CodePudding user response:
Your input and output tables do not match. Also note that there are normally three quartiles defined Q1, Q2, and Q3 (see e.g. https://en.wikipedia.org/wiki/Quartile).

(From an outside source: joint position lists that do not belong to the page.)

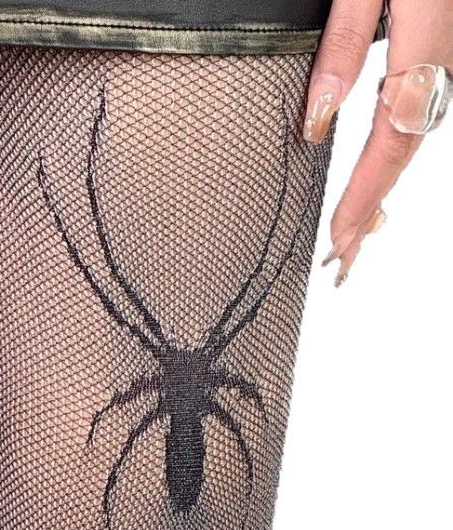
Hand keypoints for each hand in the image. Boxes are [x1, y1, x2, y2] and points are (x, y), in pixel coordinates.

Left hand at [304, 1, 452, 284]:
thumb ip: (346, 45)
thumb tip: (318, 124)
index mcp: (428, 40)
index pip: (392, 139)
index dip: (364, 196)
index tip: (338, 241)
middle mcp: (446, 53)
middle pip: (408, 145)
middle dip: (374, 206)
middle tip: (342, 261)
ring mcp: (448, 48)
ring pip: (418, 127)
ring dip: (385, 182)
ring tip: (355, 231)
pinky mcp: (440, 41)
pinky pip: (421, 102)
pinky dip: (395, 145)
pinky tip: (375, 168)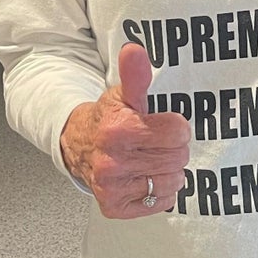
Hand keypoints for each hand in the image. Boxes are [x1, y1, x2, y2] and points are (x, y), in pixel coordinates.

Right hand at [59, 42, 190, 217]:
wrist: (78, 145)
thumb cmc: (107, 120)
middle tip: (153, 142)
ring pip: (174, 181)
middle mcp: (112, 163)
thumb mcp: (123, 94)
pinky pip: (161, 202)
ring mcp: (113, 188)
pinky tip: (143, 176)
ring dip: (167, 170)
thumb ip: (135, 74)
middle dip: (171, 147)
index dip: (174, 126)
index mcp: (118, 131)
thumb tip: (134, 50)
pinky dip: (158, 191)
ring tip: (148, 158)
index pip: (179, 131)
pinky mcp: (115, 207)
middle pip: (178, 157)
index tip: (160, 123)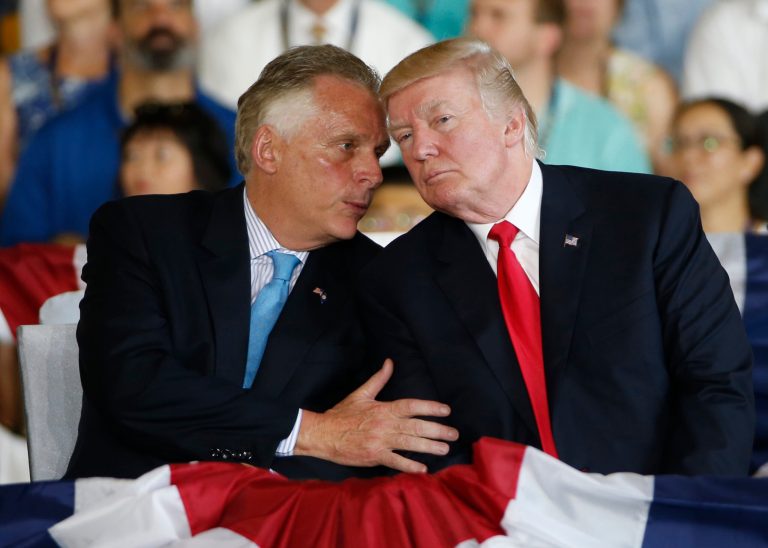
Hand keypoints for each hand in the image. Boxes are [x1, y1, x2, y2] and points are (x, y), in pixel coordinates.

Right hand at [295, 359, 457, 472]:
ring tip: (444, 449)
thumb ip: (378, 379)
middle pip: (415, 425)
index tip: (446, 410)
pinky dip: (409, 465)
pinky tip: (423, 469)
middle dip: (437, 429)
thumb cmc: (342, 414)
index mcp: (383, 408)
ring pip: (409, 443)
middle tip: (454, 434)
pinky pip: (395, 461)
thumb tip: (389, 362)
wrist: (323, 434)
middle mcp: (384, 424)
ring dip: (429, 446)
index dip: (430, 407)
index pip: (411, 405)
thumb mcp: (361, 393)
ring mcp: (380, 441)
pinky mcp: (374, 456)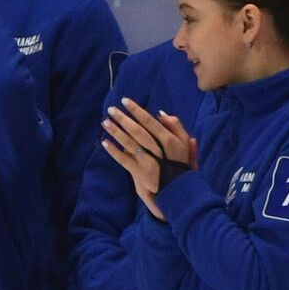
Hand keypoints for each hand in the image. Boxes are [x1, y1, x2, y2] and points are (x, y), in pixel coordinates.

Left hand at [101, 99, 195, 218]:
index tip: (125, 101)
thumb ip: (175, 126)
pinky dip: (113, 151)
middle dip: (123, 119)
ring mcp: (147, 161)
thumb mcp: (184, 142)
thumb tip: (160, 113)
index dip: (137, 110)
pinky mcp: (139, 173)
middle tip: (110, 109)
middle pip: (137, 131)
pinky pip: (124, 160)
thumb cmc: (181, 162)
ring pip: (129, 144)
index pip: (150, 122)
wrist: (179, 188)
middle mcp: (157, 149)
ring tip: (105, 122)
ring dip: (116, 132)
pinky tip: (104, 142)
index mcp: (168, 140)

This is what I assume you want:
julia> using DataFrames, CategoricalArrays, DataFramesMeta
julia> df = DataFrame(seller=repeat(1:10, outer=2), product=repeat(["A", "B"], inner=10), price=1.5:1.0:20.5)
20×3 DataFrame
Row │ seller product price
│ Int64 String Float64
─────┼──────────────────────────
1 │ 1 A 1.5
2 │ 2 A 2.5
3 │ 3 A 3.5
4 │ 4 A 4.5
5 │ 5 A 5.5
6 │ 6 A 6.5
7 │ 7 A 7.5
8 │ 8 A 8.5
9 │ 9 A 9.5
10 │ 10 A 10.5
11 │ 1 B 11.5
12 │ 2 B 12.5
13 │ 3 B 13.5
14 │ 4 B 14.5
15 │ 5 B 15.5
16 │ 6 B 16.5
17 │ 7 B 17.5
18 │ 8 B 18.5
19 │ 9 B 19.5
20 │ 10 B 20.5
julia> @transform groupby(df, :product) begin
:quantile_1 = quantile(:price, 0.25)
:quantile_2 = quantile(:price, 0.5)
:quantile_3 = quantile(:price, 0.75)
:rank_price = levelcode.(cut(:price, 4))
end
20×7 DataFrame
Row │ seller product price quantile_1 quantile_2 quantile_3 rank_price
│ Int64 String Float64 Float64 Float64 Float64 Int64
─────┼──────────────────────────────────────────────────────────────────────────
1 │ 1 A 1.5 3.75 6.0 8.25 1
2 │ 2 A 2.5 3.75 6.0 8.25 1
3 │ 3 A 3.5 3.75 6.0 8.25 1
4 │ 4 A 4.5 3.75 6.0 8.25 2
5 │ 5 A 5.5 3.75 6.0 8.25 2
6 │ 6 A 6.5 3.75 6.0 8.25 3
7 │ 7 A 7.5 3.75 6.0 8.25 3
8 │ 8 A 8.5 3.75 6.0 8.25 4
9 │ 9 A 9.5 3.75 6.0 8.25 4
10 │ 10 A 10.5 3.75 6.0 8.25 4
11 │ 1 B 11.5 13.75 16.0 18.25 1
12 │ 2 B 12.5 13.75 16.0 18.25 1
13 │ 3 B 13.5 13.75 16.0 18.25 1
14 │ 4 B 14.5 13.75 16.0 18.25 2
15 │ 5 B 15.5 13.75 16.0 18.25 2
16 │ 6 B 16.5 13.75 16.0 18.25 3
17 │ 7 B 17.5 13.75 16.0 18.25 3
18 │ 8 B 18.5 13.75 16.0 18.25 4
19 │ 9 B 19.5 13.75 16.0 18.25 4
20 │ 10 B 20.5 13.75 16.0 18.25 4
or (maybe a bit more direct method but requiring an extra package)
julia> using StatsBase
julia> res = @transform groupby(df, :product) begin
:quantile_1 = quantile(:price, 0.25)
:quantile_2 = quantile(:price, 0.5)
:quantile_3 = quantile(:price, 0.75)
:rank_price = denserank(cut(:price, 4))
end
20×7 DataFrame
Row │ seller product price quantile_1 quantile_2 quantile_3 rank_price
│ Int64 String Float64 Float64 Float64 Float64 Int64
─────┼──────────────────────────────────────────────────────────────────────────
1 │ 1 A 1.5 3.75 6.0 8.25 1
2 │ 2 A 2.5 3.75 6.0 8.25 1
3 │ 3 A 3.5 3.75 6.0 8.25 1
4 │ 4 A 4.5 3.75 6.0 8.25 2
5 │ 5 A 5.5 3.75 6.0 8.25 2
6 │ 6 A 6.5 3.75 6.0 8.25 3
7 │ 7 A 7.5 3.75 6.0 8.25 3
8 │ 8 A 8.5 3.75 6.0 8.25 4
9 │ 9 A 9.5 3.75 6.0 8.25 4
10 │ 10 A 10.5 3.75 6.0 8.25 4
11 │ 1 B 11.5 13.75 16.0 18.25 1
12 │ 2 B 12.5 13.75 16.0 18.25 1
13 │ 3 B 13.5 13.75 16.0 18.25 1
14 │ 4 B 14.5 13.75 16.0 18.25 2
15 │ 5 B 15.5 13.75 16.0 18.25 2
16 │ 6 B 16.5 13.75 16.0 18.25 3
17 │ 7 B 17.5 13.75 16.0 18.25 3
18 │ 8 B 18.5 13.75 16.0 18.25 4
19 │ 9 B 19.5 13.75 16.0 18.25 4
20 │ 10 B 20.5 13.75 16.0 18.25 4
I am using DataFramesMeta.jl as then the code is probably a bit easier to read than vanilla DataFrames.jl code.